I know some schools offer a tuition break for RAs/GSRs, but I am not sure how prevalent this practice is. So I put it to the readers of the blog: what is the line-item cost to support a graduate student for one year (without travel etc.) at your institution?

NIPS 2014 Review Quality Control Procedure

I got this email yesterday:

Dear Author of a NIPS 2014 Submission,

You are in for a treat! This year we will carry out an experiment that will give us insight to the fairness and consistency of the NIPS reviewing process. 10% of the papers, selected at random, will be duplicated and handled by independent Area Chairs. In cases where the Area Chairs arrive at different recommendations for accept/reject, the papers will be reassessed and a final recommendation will be determined.

I welcome this investigation — as an author and reviewer, I have found the NIPS review process to be highly variable in terms of the thoroughness of reviews, discussion, and the consistency of scores. I hope that the results of this experiment are made more publicly available — what is the variance of the scores? How do score distributions vary by area chair (a proxy for area)? There are a lot of ways to slice the data, and I would encourage the organizing committee to take the opportunity to engage with the “NIPS community” to investigate the correlation between the numerical measures provided by the review process and the outcomes.

Readings

My first semester on a “real job” was sufficiently busy to prevent me from reading as much as I would have wanted. I also blame the driving commute.

Hidden History of New Jersey [Joseph G. Bilby, James M. Madden, and Harry Ziegler]. This was a gift from Erin, who apparently has not written up her analysis of the Twins’ crushing of the Yankees yet. This is a collection of short essays about New Jersey and some of the quirkier characters who provide local color. There’s a heavy focus on military history, which was less interesting to me, but later chapters delve into the immigration history and politics in Jersey City and elsewhere that provide a useful context and analogy for our current situation.

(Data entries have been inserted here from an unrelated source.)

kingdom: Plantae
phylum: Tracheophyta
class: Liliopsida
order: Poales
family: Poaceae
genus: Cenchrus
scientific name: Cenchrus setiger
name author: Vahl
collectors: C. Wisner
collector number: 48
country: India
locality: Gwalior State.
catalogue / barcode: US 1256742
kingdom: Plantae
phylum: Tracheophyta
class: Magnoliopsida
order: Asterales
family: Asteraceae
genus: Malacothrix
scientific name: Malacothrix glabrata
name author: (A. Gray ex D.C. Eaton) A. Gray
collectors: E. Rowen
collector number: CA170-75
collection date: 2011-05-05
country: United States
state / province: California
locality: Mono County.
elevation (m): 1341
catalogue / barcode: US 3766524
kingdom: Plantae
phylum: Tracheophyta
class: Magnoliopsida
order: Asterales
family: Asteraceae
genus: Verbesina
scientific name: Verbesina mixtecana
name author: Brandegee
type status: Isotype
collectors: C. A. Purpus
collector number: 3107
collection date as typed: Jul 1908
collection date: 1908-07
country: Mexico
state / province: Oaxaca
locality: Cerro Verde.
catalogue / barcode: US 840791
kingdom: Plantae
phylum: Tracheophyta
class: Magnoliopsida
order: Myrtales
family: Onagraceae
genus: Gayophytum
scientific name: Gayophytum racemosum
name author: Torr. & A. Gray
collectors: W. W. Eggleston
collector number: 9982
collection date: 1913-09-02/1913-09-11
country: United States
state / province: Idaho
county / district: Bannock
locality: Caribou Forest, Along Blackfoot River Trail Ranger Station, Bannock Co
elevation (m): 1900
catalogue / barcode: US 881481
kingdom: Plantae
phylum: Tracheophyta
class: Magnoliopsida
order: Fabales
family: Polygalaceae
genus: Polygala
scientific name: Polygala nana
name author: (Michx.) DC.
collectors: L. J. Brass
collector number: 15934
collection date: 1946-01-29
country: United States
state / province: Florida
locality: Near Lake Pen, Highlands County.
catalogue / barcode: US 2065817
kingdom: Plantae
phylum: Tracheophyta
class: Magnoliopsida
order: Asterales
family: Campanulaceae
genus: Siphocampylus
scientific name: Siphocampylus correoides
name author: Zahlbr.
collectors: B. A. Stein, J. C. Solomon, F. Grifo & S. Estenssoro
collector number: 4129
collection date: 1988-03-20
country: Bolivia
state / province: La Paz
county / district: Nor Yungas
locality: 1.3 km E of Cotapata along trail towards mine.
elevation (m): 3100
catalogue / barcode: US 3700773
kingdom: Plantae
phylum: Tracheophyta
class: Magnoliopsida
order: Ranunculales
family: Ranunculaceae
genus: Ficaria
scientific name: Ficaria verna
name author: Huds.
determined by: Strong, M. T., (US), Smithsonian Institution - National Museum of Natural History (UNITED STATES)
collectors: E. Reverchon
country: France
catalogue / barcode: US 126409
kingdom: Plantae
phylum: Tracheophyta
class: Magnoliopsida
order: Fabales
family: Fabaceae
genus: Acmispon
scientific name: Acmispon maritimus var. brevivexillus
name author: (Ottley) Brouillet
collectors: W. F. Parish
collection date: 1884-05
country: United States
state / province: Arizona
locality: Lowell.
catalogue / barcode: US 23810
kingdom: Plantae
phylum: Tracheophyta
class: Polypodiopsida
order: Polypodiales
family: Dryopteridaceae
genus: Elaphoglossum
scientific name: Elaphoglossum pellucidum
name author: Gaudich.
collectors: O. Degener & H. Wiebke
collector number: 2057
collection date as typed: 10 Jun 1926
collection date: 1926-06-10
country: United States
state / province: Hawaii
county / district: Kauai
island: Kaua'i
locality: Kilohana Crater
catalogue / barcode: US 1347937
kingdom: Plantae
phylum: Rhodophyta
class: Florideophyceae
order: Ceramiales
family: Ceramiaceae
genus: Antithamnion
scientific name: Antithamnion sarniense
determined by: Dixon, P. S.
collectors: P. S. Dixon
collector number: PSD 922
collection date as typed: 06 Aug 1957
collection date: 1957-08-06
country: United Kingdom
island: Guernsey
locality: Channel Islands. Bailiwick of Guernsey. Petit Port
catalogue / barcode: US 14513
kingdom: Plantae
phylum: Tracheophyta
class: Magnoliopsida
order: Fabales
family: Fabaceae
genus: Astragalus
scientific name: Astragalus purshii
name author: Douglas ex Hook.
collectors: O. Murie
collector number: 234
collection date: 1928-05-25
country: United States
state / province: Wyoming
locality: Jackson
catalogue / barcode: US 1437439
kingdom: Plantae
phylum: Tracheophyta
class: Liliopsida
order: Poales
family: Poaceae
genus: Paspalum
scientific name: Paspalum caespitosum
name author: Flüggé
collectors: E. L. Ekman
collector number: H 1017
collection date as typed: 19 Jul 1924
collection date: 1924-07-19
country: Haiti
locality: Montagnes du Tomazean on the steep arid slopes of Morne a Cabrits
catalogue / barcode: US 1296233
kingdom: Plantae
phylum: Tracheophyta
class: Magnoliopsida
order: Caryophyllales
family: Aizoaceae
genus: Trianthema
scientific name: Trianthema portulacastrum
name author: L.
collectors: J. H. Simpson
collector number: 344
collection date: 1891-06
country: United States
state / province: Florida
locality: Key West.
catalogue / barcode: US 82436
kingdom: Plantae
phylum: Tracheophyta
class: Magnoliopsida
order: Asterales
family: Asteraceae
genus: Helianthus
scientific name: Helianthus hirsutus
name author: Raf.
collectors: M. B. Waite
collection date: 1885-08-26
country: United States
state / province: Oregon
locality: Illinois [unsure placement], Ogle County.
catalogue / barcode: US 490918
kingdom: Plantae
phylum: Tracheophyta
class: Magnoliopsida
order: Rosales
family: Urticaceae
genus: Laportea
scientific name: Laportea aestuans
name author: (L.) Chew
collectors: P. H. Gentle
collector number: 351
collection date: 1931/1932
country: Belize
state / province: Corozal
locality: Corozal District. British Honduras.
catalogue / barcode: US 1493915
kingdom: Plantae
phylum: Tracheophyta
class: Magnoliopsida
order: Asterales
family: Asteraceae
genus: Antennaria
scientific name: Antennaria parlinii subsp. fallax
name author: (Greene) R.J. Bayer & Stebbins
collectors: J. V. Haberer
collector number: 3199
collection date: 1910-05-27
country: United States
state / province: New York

There’s a wealth of references, although as the authors point out, no book on the history of the Klan in New Jersey. Apparently they had some sort of summer resort there.

Husband of a Fanatic [Amitava Kumar]. Kumar looks at Hindu-Muslim and India-Pakistan relations after the Babri Masjid riots through the lens of his own marriage to a Pakistani Muslim woman. A fascinating and harrowing book which did not leave me particularly optimistic about the new Modi government.

The Pun Also Rises [John Pollack]. A present from my brother, this book is a delightful (or if you are No Fun, painful) tour through the history and variety of puns and joking wordplay. Pollack waxes poetic a bit, but this is fun read.

Carpe Jugulum [Terry Pratchett]. A Discworld novel with the witches and vampires. Brain candy.

Your Republic Is Calling You [Young-Ha Kim]. This is a novel about a North Korean “sleeper agent” in Seoul who thinks he’s been forgotten but after years of no instructions is given a day to rendezvous with a pickup that will take him back to the North. He’s grown comfortable in his new life though, and things are difficult. The back of the book compares Kim’s writing to Murakami’s (hard to tell because it’s all in translation). I initially felt that poisoned my reading of the book, but in the end I think that they are similar in tone/affect. I rather enjoyed this book, and it made me want to investigate more contemporary Korean literature.